I faced the exact same challenge in implementing a QnA for three different languages.

There is an even more explicit mention in the documentation which says:

Language analyzers, once set, cannot be changed. Also, the language analyzer applies to all the knowledge bases in a QnA Maker service. If you plan to have knowledge bases in different language, you should create them under separate QnA Maker services.

Source: https://docs.microsoft.com/en-us/azure/cognitive-services/QnAMaker/overview/languages-supported

I also worried about the costs of having dedicated instances for each QnA. That's why I looked for a solution.

Most costs for QnA Maker coming from the fact that each instance has its own App Service Plan beneath and the azure portal doesn't allow you to point a new instance to an existing App Service Plan. However, you can do this via ARM template.

Here is my approach:

  1. Create a new resource group
  2. Create a new App Service Plan in that resource group (SKU: S1 as recommended)
  3. Deploy my ARM template against that resource group (see deploy.ps1). Do this once for every parameter file (e.g. 3 different languages) and point every file to the same App Service Plan created in Step 2 (See parameter appServicePlanName).

Step 1 & 2 could also be archived by simply creating your first QnA Maker instance which creates a new resource group and app service plan you can point to in step 3.

In my sample scenario this results in 3 different QnA Maker instances running on the same App Service Plan saving most of the costs enforced by the limitation of the current service release, at least from UI perspective.

Disclaimer: I could not see why Microsoft did block this scenario from UI, so there is the chance that my solution is not supported for some reason. IMHO > If the API let's me do it, it should be supported.

Bonus: There is also a parameter file for using the free tier (only one per tenant) you can use for testing purpose. Here I mix my KBs not taking care of the language issue as it is just for quick and dirty testing.

Let me know if you're having trouble using my sample.

0
votes

I encountered the same problem and - as the previous answers describe - confirm this restriction. When you assign multiple knowledge-bases to the same Azure service, the Analyzer-setting in the linked Azure Search service is taken from the first knowledge-base for the new index. I don't see a workaround for this.

The main problem is the Azure Search service - only one "free" SKU is allowed per tenant, so this enforces a paid instance per language. In my environment, this is a critical problem and cannot be afforded in many situations (e.g. usually you'd like to have separate instances for test & production).

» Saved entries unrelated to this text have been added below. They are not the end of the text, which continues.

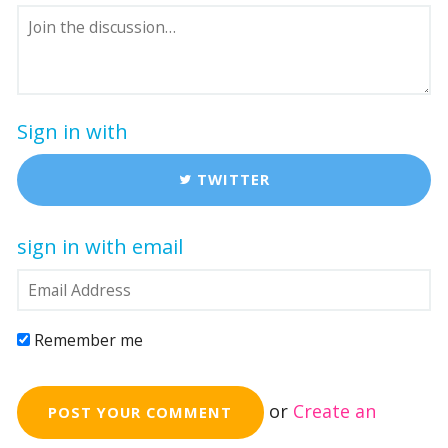
Sign in with
TWITTER
sign in with email
Remember me
or
Create an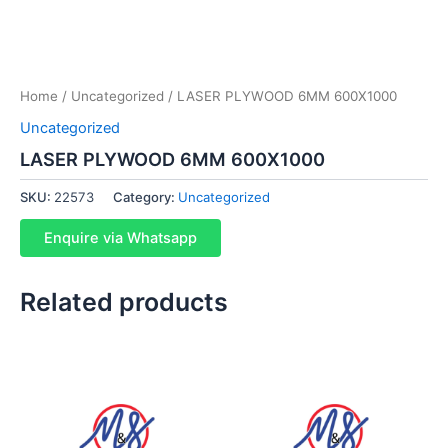
Home
/
Uncategorized
/ LASER PLYWOOD 6MM 600X1000
Uncategorized
LASER PLYWOOD 6MM 600X1000
SKU:
22573
Category:
Uncategorized
Enquire via Whatsapp
Related products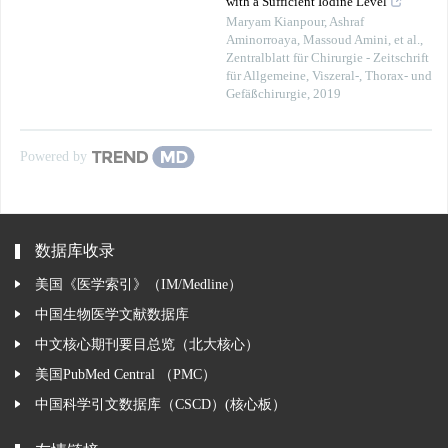
with a Sufficient Iodine Level
Maryam Kianpour, Ashraf
Aminorroaya, Massoud Amini, et al.
,
Zentralblatt für Chirurgie - Zeitschrift
für Allgemeine, Viszeral-, Thorax- und
Gefäßchirurgie
,
2019
Powered by
数据库收录
美国《医学索引》（IM/Medline）
中国生物医学文献数据库
中文核心期刊要目总览（北大核心）
美国PubMed Central （PMC）
中国科学引文数据库（CSCD）(核心板）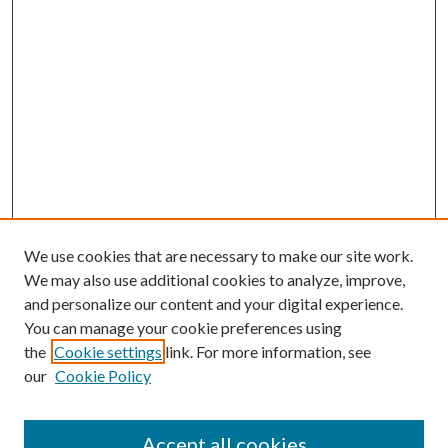
We use cookies that are necessary to make our site work.
We may also use additional cookies to analyze, improve,
and personalize our content and your digital experience.
You can manage your cookie preferences using
the
Cookie settings
link. For more information, see
our
Cookie Policy
Accept all cookies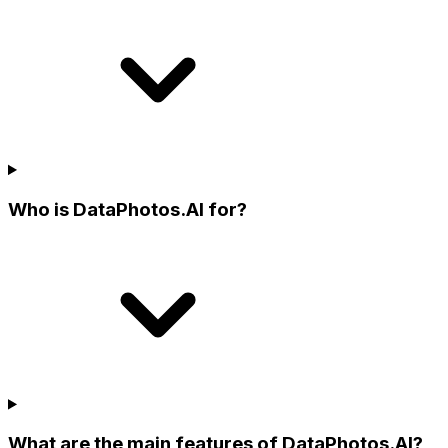
Who is DataPhotos.AI for?
What are the main features of DataPhotos.AI?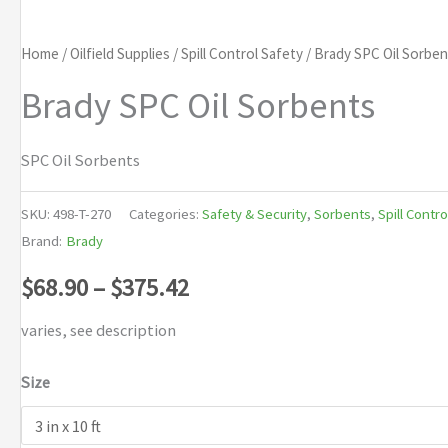
Home
/
Oilfield Supplies
/
Spill Control Safety
/ Brady SPC Oil Sorben
Brady SPC Oil Sorbents
SPC Oil Sorbents
SKU:
498-T-270
Categories:
Safety & Security
,
Sorbents
,
Spill Contro
Brand:
Brady
Price
$
68.90
–
$
375.42
range:
varies, see description
$68.90
Size
through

From a technical perspective it is unclear to me why this restriction exists. There is an independent index per knowledge-base and you always query QnA Maker service for a specifc knowledge-base. So it should be possible to define the Analyzer configuration per index in the Azure service. I created a feature-request for this: https://feedback.azure.com/forums/34192--general-feedback/suggestions/38372725-qna-maker-support-knowledge-bases-for-different-l. Feel free to vote for it.

0
votes

I don't know if you found a solution or not for it, but what I did is creating a new QnA maker service and merged the web app with the other QnA maker service plan, since the number of documents will split I was able to change the pricing tier of the QnA cognitive app to free, for search, I recommend leaving the search service as is, as per Microsoft the reply as follows:

To use multiple language and multiple knowledge bases, the user has to create an QnA Maker resource for each language. This will create a separate Azure search service per language. Mixing different language knowledge bases in a single Azure search service will result in degraded relevance of results.

to sum up, the pricing is pay as you go, so the extra bit now will be in the number of documents and the 10$ thing.